It seems to me you have probably leveraged FreeImage as far as it can go.
The FreeImage source (http://freeimage.sourceforge.net/download.html, BitmapAccess.cpp::FreeImage_AllocateT) seems to malloc image storage as a one-dimensional array:
unsigned dib_size = FreeImage_GetImageSize(width, height, bpp);
bitmap->data = (BYTE *)FreeImage_Aligned_Malloc(dib_size * sizeof(BYTE), FIBITMAP_ALIGNMENT);
Here, dib_size is "device independent bitmap size", and bpp is "bits per pixel".
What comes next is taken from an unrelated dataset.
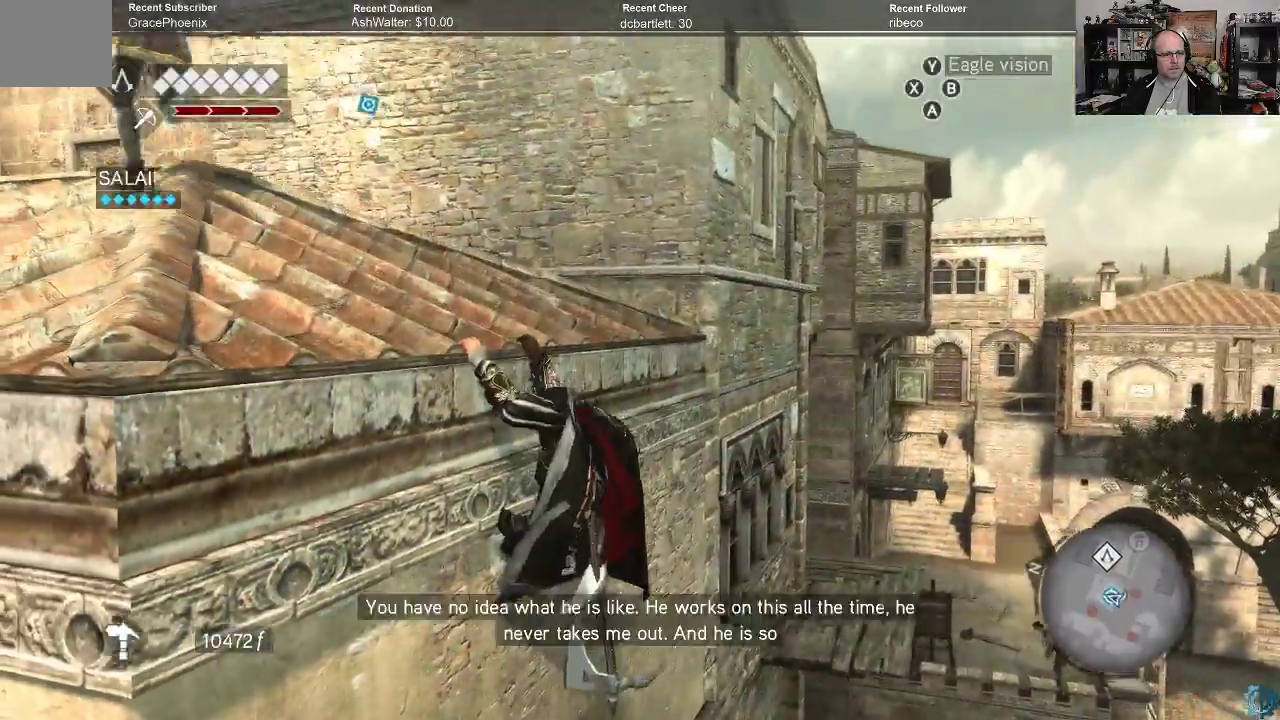
{"buttons": [], "left_stick": "up", "right_stick": "left", "events": [[333, "left_stick", "up"]]}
I assume you use PixelAccess.cpp::FreeImage_GetScanLine() to get the line to copy:
BYTE * DLL_CALLCONV
FreeImage_GetScanLine(FIBITMAP *dib, int scanline) {
return (dib) ? CalculateScanLine(FreeImage_GetBits(dib), FreeImage_GetPitch(dib), scanline) : NULL;
}
which calls
inline unsigned char *
CalculateScanLine(unsigned char *bits, unsigned pitch, int scanline) {
return (bits + (pitch * scanline));
}
which seems to be O(1) for array-based lookup.
Since FreeImage internally uses static one-dimensional array storage, it does not seem readily apparent how you will achieve better than O(n) performance when growing the image (for example, when inserting copies of rows). It seems to me the best FreeImage can do is internally malloc new storage sufficient to grow the image, then copy the image data from the source to the new image. This would seem to be O(n).
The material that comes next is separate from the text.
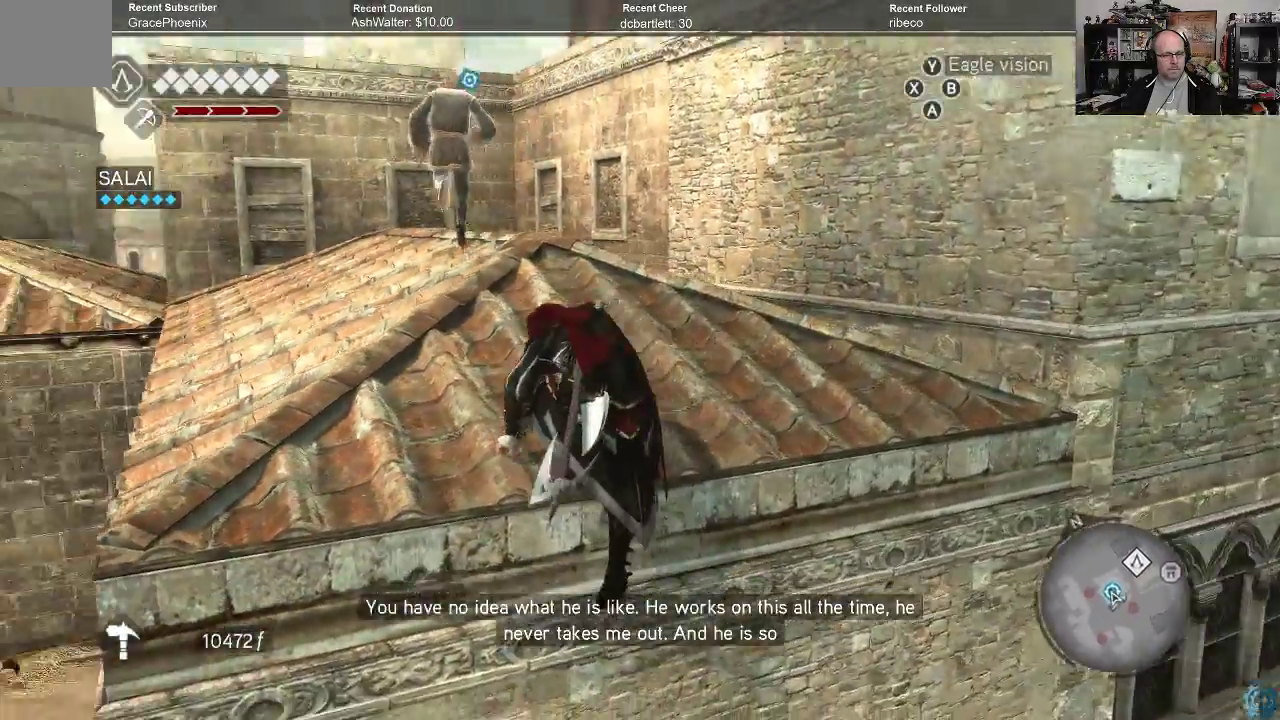
{"buttons": ["R2"], "left_stick": "up", "right_stick": "center", "events": [[33, "right_stick", "down-right"], [200, "right_stick", "center"], [267, "R2", "down"]]}
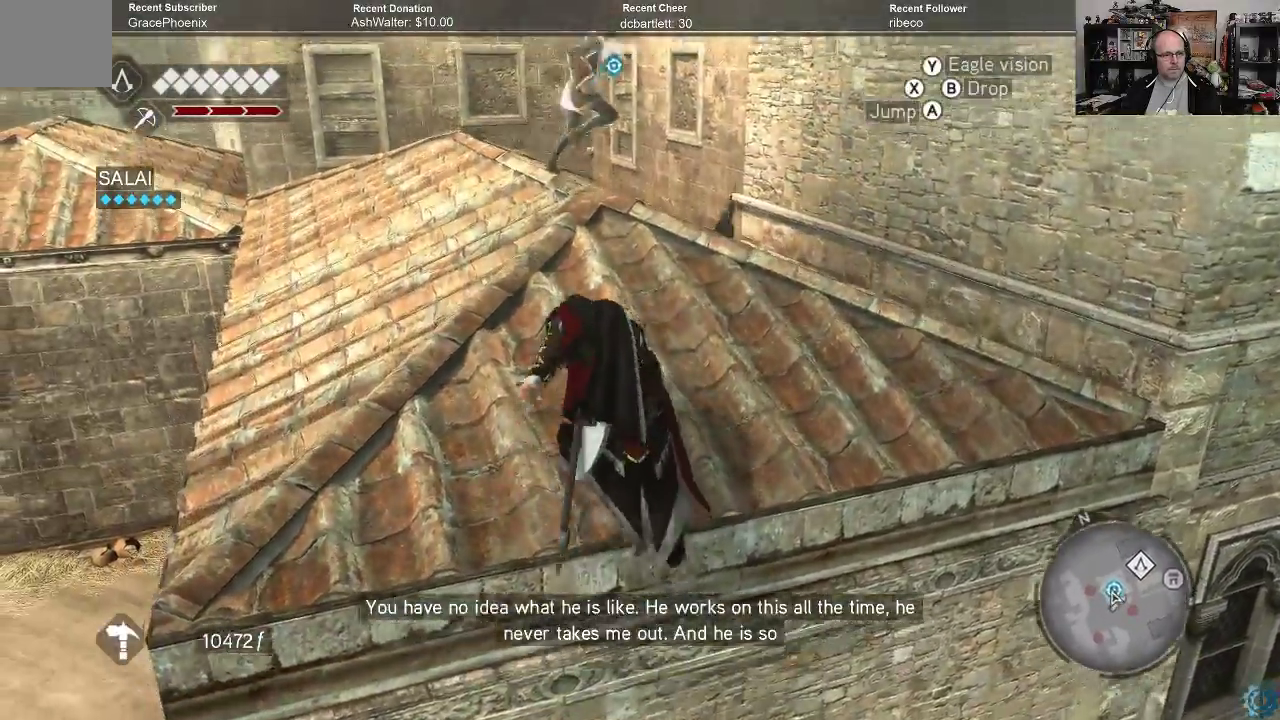
{"buttons": ["R2"], "left_stick": "up", "right_stick": "right", "events": [[400, "right_stick", "right"]]}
Using a new data structure (such as B-tree) would take some effort but would give you better insertion-time characteristics (O(log(n)). However, the trade-off for speedup is increased storage space--you would be storing each pixel in a larger amount of space.
Since GDI+ seems closed-source, I am not sure how it implements bitmaps, but given the performance characteristics, it seems worse than FreeImage.